=== Work required ===
The lines from the one containing "Резинка кружевная" through the last one in the data: please copy those exactly, and only those, without the pictures.

Transcribed page contents:
★ ★ ★ ★
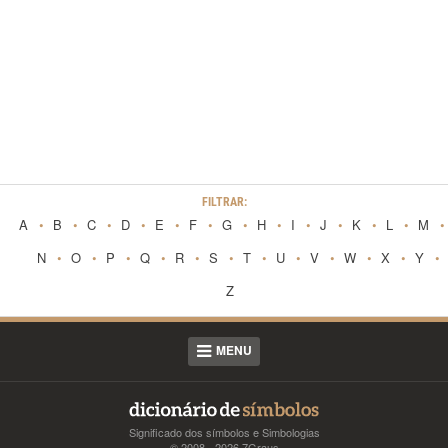
FILTRAR:
A
B
C
D
E
F
G
H
I
J
K
L
M
N
O
P
Q
R
S
T
U
V
W
X
Y
Z
MENU
Significado dos símbolos e Simbologias
© 2008 - 2026
7Graus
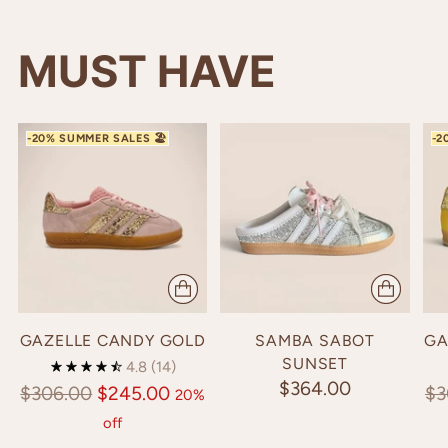
MUST HAVE
GAZELLE CANDY GOLD
SAMBA SABOT
GA
SUNSET
4.8
(14)
$364.00
Regular
Re
$306.00
$245.00
$3
20%
price
pr
off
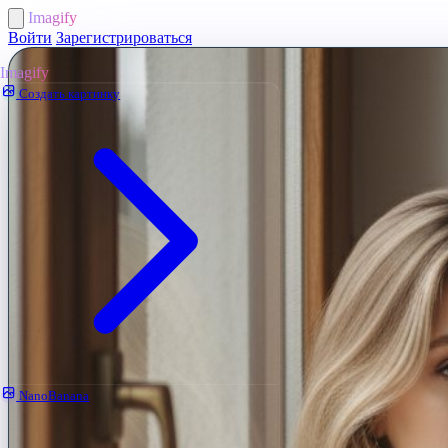
Imagify
Войти
Зарегистрироваться
Imagify
Создать картинку
NanoBanana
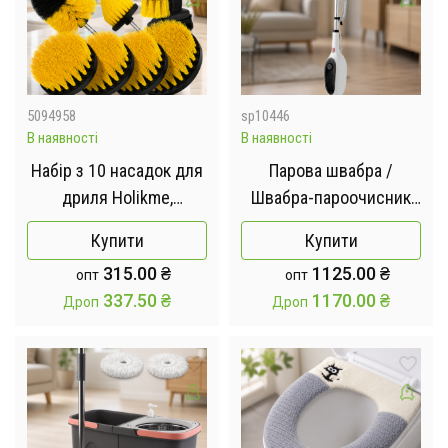
подовжувачів)
5094958
sp10446
В наявності
В наявності
Набір з 10 насадок для
Парова швабра /
дриля Holikme,
Швабра-пароочисник
електрична щітка-
багатофункціональна /
Купити
Купити
скруббер з
Пароочисник 2600W
315.00
₴
1125.00
₴
опт
опт
подовженою насадкою,
337.50
₴
1170.00
₴
Дроп
Дроп
щітка, що чистить,
жовтий 26X-49 / Набір
щіток насадок на дриль
щітки для шуруповерта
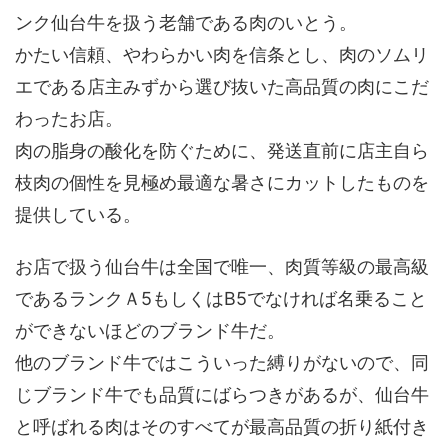
ンク仙台牛を扱う老舗である肉のいとう。
かたい信頼、やわらかい肉を信条とし、肉のソムリ
エである店主みずから選び抜いた高品質の肉にこだ
わったお店。
肉の脂身の酸化を防ぐために、発送直前に店主自ら
枝肉の個性を見極め最適な暑さにカットしたものを
提供している。
お店で扱う仙台牛は全国で唯一、肉質等級の最高級
であるランクＡ5もしくはB5でなければ名乗ること
ができないほどのブランド牛だ。
他のブランド牛ではこういった縛りがないので、同
じブランド牛でも品質にばらつきがあるが、仙台牛
と呼ばれる肉はそのすべてが最高品質の折り紙付き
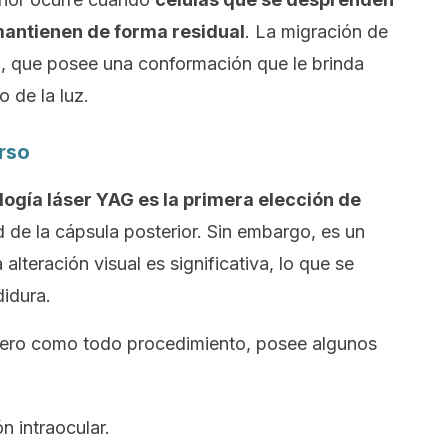
mantienen de forma residual
. La migración de
a, que posee una conformación que le brinda
o de la luz.
rso
ogía láser YAG es la primera elección de
 de la cápsula posterior. Sin embargo, es un
 alteración visual es significativa, lo que se
idura.
pero como todo procedimiento, posee algunos
n intraocular.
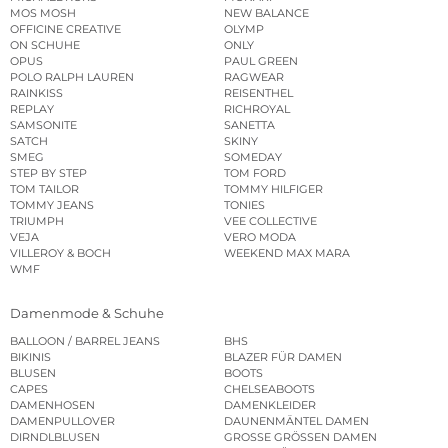
MOS MOSH
NEW BALANCE
OFFICINE CREATIVE
OLYMP
ON SCHUHE
ONLY
OPUS
PAUL GREEN
POLO RALPH LAUREN
RAGWEAR
RAINKISS
REISENTHEL
REPLAY
RICHROYAL
SAMSONITE
SANETTA
SATCH
SKINY
SMEG
SOMEDAY
STEP BY STEP
TOM FORD
TOM TAILOR
TOMMY HILFIGER
TOMMY JEANS
TONIES
TRIUMPH
VEE COLLECTIVE
VEJA
VERO MODA
VILLEROY & BOCH
WEEKEND MAX MARA
WMF
Damenmode & Schuhe
BALLOON / BARREL JEANS
BHS
BIKINIS
BLAZER FÜR DAMEN
BLUSEN
BOOTS
CAPES
CHELSEABOOTS
DAMENHOSEN
DAMENKLEIDER
DAMENPULLOVER
DAUNENMÄNTEL DAMEN
DIRNDLBLUSEN
GROSSE GRÖSSEN DAMEN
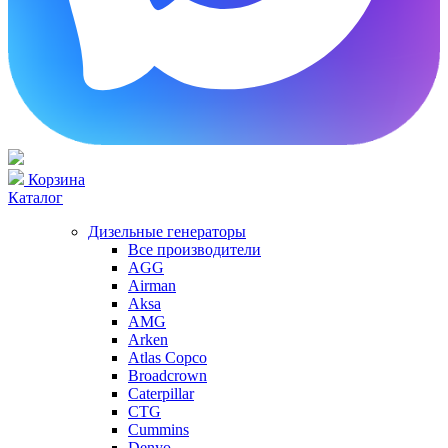
Корзина
Каталог
Дизельные генераторы
Все производители
AGG
Airman
Aksa
AMG
Arken
Atlas Copco
Broadcrown
Caterpillar
CTG
Cummins
Denyo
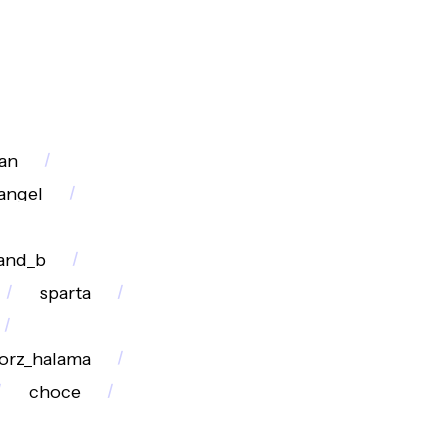
an
_angel
_and_b
sparta
orz_halama
choce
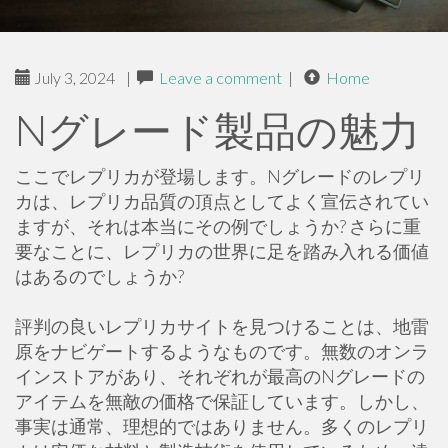
July 3, 2024
|
Leave a comment
|
Home
Nグレード製品の魅力
ここでレプリカが登場します。Nグレードのレプリ
カは、レプリカ品質の頂点としてよく宣伝されてい
ますが、それは本当にその例でしょうか? さらに重
要なことに、レプリカの世界に足を踏み入れる価値
はあるのでしょうか?
評判の良いレプリカサイトを見つけることは、地雷
原をナビゲートするようなものです。無数のオンラ
インストアがあり、それぞれが最高のNグレードの
アイテムを無敵の価格で保証しています。しかし、
事実は通常、理想的ではありません。多くのレプリ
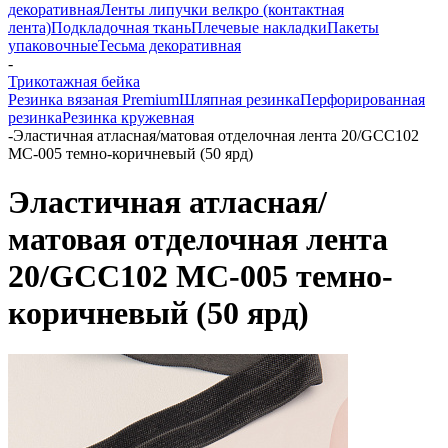
декоративная
Ленты липучки велкро (контактная
лента)
Подкладочная ткань
Плечевые накладки
Пакеты
упаковочные
Тесьма декоративная
-
Трикотажная бейка
Резинка вязаная Premium
Шляпная резинка
Перфорированная
резинка
Резинка кружевная
-
Эластичная атласная/матовая отделочная лента 20/GCC102
MC-005 темно-коричневый (50 ярд)
Эластичная атласная/
матовая отделочная лента
20/GCC102 MC-005 темно-
коричневый (50 ярд)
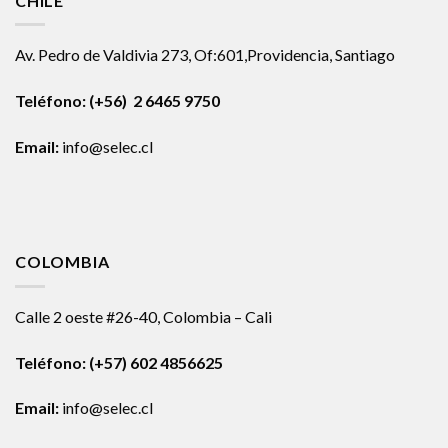
CHILE
Av. Pedro de Valdivia 273, Of:601,Providencia, Santiago
Teléfono: (+56) 2 6465 9750
Email:
info@selec.cl
COLOMBIA
Calle 2 oeste #26-40, Colombia – Cali
Teléfono:
(+57) 602 4856625
Email:
info@selec.cl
★ ★ ★ ★
=== Response area ===
Резинка кружевная
-
Эластичная атласная/матовая отделочная лента 20/GCC102
MC-005 темно-коричневый (50 ярд)
Эластичная атласная/
матовая отделочная лента
20/GCC102 MC-005 темно-
коричневый (50 ярд)
CHILE
Av. Pedro de Valdivia 273, Of:601,Providencia, Santiago
Teléfono: (+56) 2 6465 9750
Email:
info@selec.cl
COLOMBIA
Calle 2 oeste #26-40, Colombia – Cali
Teléfono:
(+57) 602 4856625
Email:
info@selec.cl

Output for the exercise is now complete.